[Data extracted from a collection]

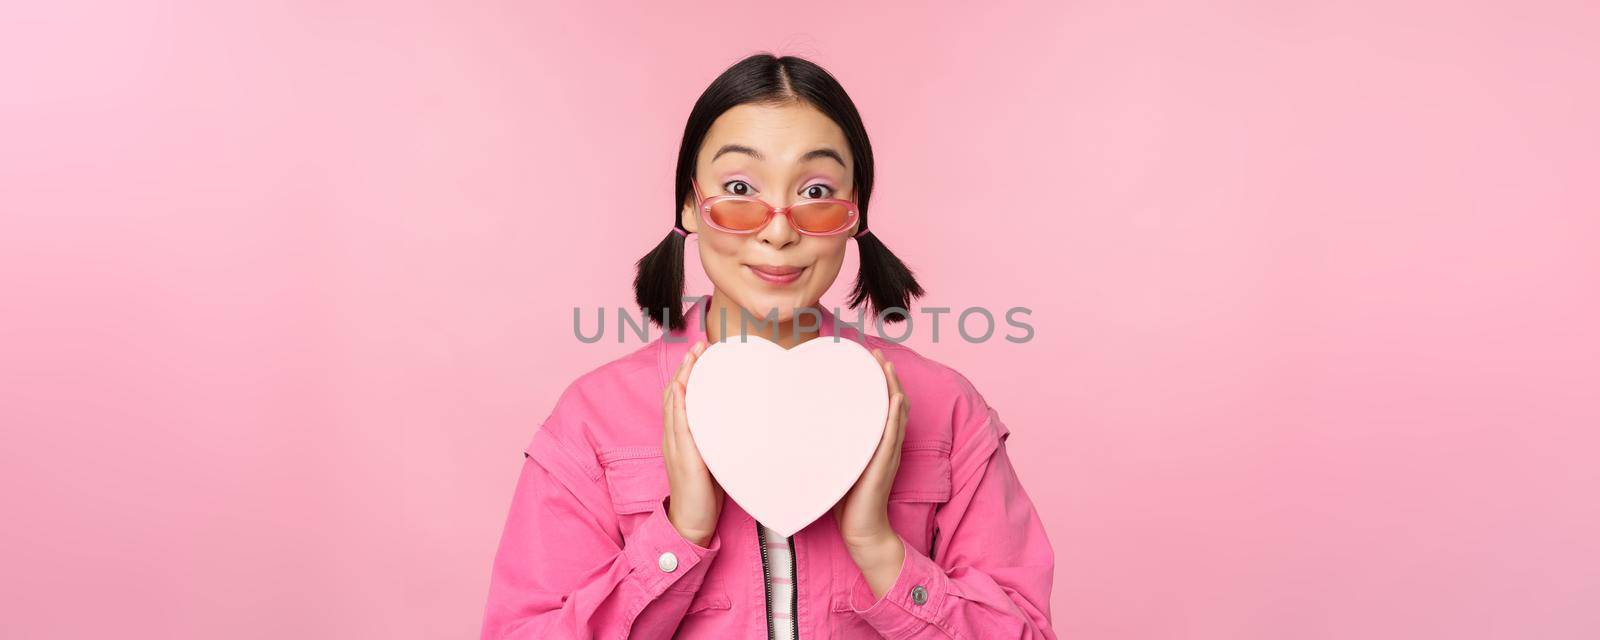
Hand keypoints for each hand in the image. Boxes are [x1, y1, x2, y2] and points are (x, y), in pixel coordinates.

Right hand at [662, 340, 722, 546]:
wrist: (692, 522)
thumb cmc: (705, 494)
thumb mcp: (714, 459)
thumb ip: (719, 441)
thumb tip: (741, 424)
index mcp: (681, 437)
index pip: (682, 398)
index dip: (688, 374)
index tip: (701, 353)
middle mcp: (674, 437)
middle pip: (676, 393)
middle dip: (686, 367)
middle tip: (698, 345)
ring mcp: (676, 446)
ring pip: (675, 404)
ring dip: (683, 377)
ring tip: (693, 357)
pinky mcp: (683, 457)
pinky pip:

■ Instructions to follow ■
From the first line to the last, repeat the entries exactly and leave out the pictures.

■ Answer for the task ■
Hand keypoints for each hand in the image. Boxes are [x1, y1, x2, y2] and points are (x, y), in pixel coordinates.

Right hand at [662, 340, 722, 546]:
wrist: (692, 522)
thumb cmc: (705, 494)
thumb mcp: (714, 459)
thumb ip: (719, 441)
thumb tip: (741, 424)
index mcp: (681, 437)
index pip: (682, 398)
index dip: (688, 374)
index tip: (701, 353)
middle mcp: (674, 437)
middle pip: (676, 393)
middle dip: (686, 367)
middle tip: (698, 345)
ring mcp: (676, 446)
ring pip: (675, 404)
ring dip: (683, 377)
ring tip: (693, 357)
pinky mcp: (683, 457)
pinky pip:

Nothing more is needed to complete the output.